I do remember getting very upset when my HV told me at about 5 weeks that if I continued mix feeding, it would soon change to completely formula. It was probably a harsh truth though, since I was starting to think that mixed wasn't so bad. It did inspire me to keep cutting down the formula.

It's hard. Really hard. If you want to ebf, you need to persist, and give lots of boob. It's possible, and personally I was really glad that I did. But formula is also absolutely fine, and there's nothing wrong with choosing to do that. There really is no wrong answer.

I know it's a huge worry that your baby is hungry. But my DD (6 now!) is 75th centile (she was 50th at birth) and very strong and sporty, so her early difficulties feeding haven't had a long-lasting affect. Your baby will also be fine, whatever you choose. Best wishes Flowers

PickettBowtruckles · 22/02/2019 17:02

When you tried to cut down the formula, how did you do it, reducing each bottle a little or cutting a bottle out?

So we’ve attempted to reduce 3 times. First time I was told to totally cut them out which in hindsight was a terrible idea, thankfully we only did that for 3 days and got her weighed and she’d already lost weight so we stopped that method. The second time we’d reduced to 15/20ml top ups but she lost (albeit very slightly - 50g over 10 days loss) so that wasn’t working. Third and final attempt we gave her 40ml every other feed and again a very very small loss but a loss none the less. So far the only method whereby she hasn’t lost weight is consistently giving 30ml top ups at every feed, and 60ml top up at the bedtime feed. It’s tiring, but I’ve accepted it for now. Not sure what we’ll do as she gets bigger and needs more - the dream is my supply will cope and she’ll be okay but aware that there may be a time I need to up the top ups rather than reduce.

And I agree, this whole unwillingly having yo combi feed is shitty! I constantly have either an infant or pump attached to my boobs, weekly weigh ins, obsessively checking she’s doing enough wet nappies etc each day. Hang in there though, you and I are doing what we feel is best for our babies and although it feels really crappy now it can only go up from here, eh!

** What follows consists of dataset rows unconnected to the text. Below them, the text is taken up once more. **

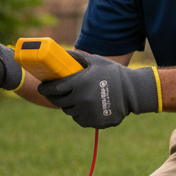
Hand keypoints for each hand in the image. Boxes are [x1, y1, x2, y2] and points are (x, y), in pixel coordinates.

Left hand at [37, 52, 160, 128]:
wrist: (133, 91)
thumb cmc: (113, 74)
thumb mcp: (96, 61)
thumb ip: (78, 57)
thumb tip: (63, 52)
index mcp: (79, 83)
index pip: (54, 89)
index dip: (45, 89)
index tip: (42, 87)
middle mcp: (81, 99)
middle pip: (59, 102)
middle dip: (54, 98)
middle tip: (56, 94)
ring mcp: (88, 113)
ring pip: (70, 112)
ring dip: (69, 106)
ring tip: (75, 99)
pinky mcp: (94, 122)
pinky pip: (80, 120)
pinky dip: (80, 115)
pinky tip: (85, 107)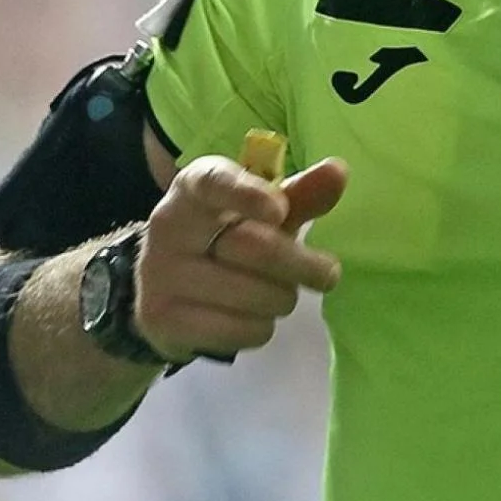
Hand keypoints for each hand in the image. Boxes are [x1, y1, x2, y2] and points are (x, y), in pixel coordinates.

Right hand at [135, 156, 347, 361]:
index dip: (247, 195)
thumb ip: (300, 195)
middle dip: (302, 265)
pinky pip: (240, 330)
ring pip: (253, 296)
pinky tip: (252, 317)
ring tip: (277, 294)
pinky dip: (261, 328)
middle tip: (327, 274)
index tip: (279, 210)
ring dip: (282, 300)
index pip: (214, 182)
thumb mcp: (260, 213)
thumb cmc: (227, 239)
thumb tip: (338, 171)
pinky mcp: (164, 320)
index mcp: (194, 188)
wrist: (164, 290)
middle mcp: (169, 225)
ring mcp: (161, 275)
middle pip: (256, 248)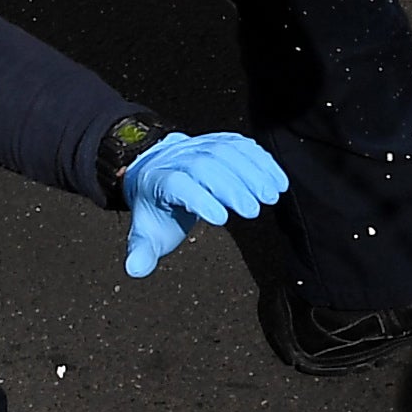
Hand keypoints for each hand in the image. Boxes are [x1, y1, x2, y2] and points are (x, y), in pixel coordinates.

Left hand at [122, 131, 288, 271]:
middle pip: (203, 164)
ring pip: (224, 150)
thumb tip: (134, 269)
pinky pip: (240, 145)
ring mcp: (198, 146)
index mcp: (157, 181)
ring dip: (252, 171)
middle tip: (252, 210)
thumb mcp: (145, 232)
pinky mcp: (217, 141)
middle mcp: (177, 159)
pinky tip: (276, 180)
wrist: (156, 168)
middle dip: (231, 186)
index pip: (176, 185)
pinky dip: (261, 161)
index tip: (221, 219)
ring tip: (270, 196)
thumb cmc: (157, 206)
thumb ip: (141, 252)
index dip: (198, 198)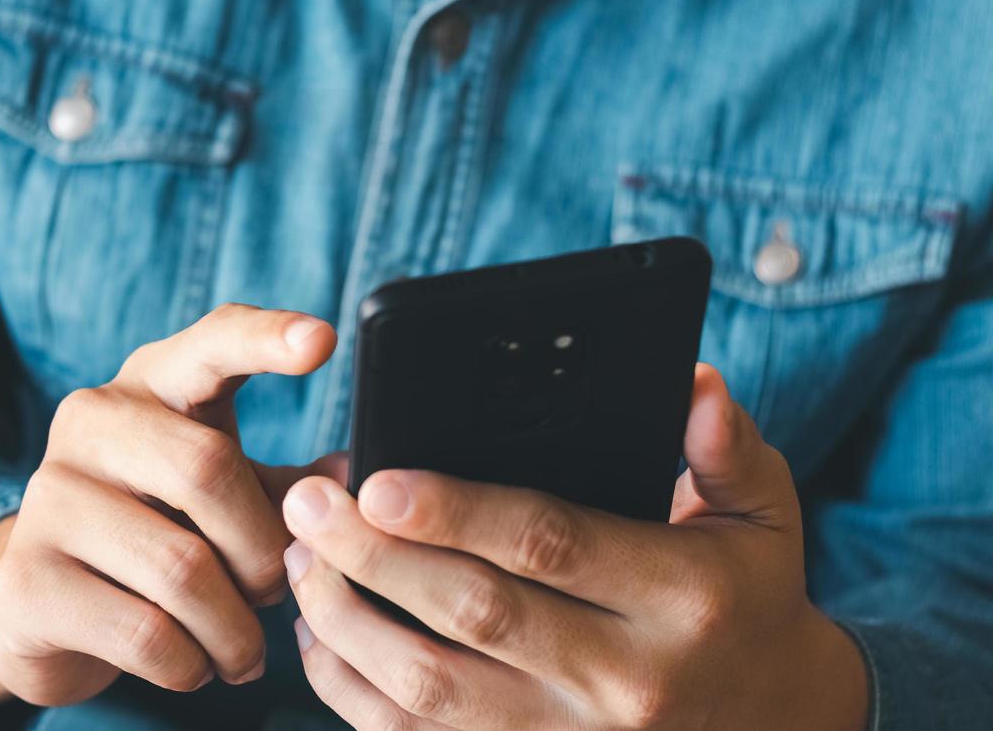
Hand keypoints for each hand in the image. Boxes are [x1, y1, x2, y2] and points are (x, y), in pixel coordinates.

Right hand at [0, 304, 344, 708]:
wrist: (38, 603)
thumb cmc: (155, 532)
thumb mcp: (221, 495)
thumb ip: (286, 486)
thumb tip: (357, 483)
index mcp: (151, 383)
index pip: (212, 341)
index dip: (266, 338)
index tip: (323, 341)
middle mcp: (91, 421)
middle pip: (208, 469)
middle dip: (264, 551)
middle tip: (274, 594)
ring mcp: (49, 497)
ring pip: (182, 569)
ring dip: (234, 629)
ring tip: (242, 650)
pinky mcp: (28, 579)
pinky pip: (146, 633)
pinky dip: (190, 665)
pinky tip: (190, 663)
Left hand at [282, 364, 868, 729]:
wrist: (778, 727)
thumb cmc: (749, 600)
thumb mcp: (764, 518)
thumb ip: (727, 448)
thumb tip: (693, 382)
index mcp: (680, 598)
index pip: (549, 544)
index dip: (455, 511)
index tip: (375, 478)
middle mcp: (624, 680)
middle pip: (473, 616)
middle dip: (373, 556)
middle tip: (305, 501)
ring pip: (431, 691)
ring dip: (347, 624)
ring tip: (299, 560)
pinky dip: (355, 694)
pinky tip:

Bambamber · 22/02/2019 17:11

Have you tried putting her back on the breast when she roots around for more? In theory it could help increase your supply, but she may also be looking for comfort too.

Could you try giving a slightly reduced top up, and if she is rooting afterwards, put her back on the boob and see how she gets on?

But at the end of the day, although combi feeding isn't your ideal situation, you're doing what's best for your baby. Do you pace feed when feeding her from a bottle?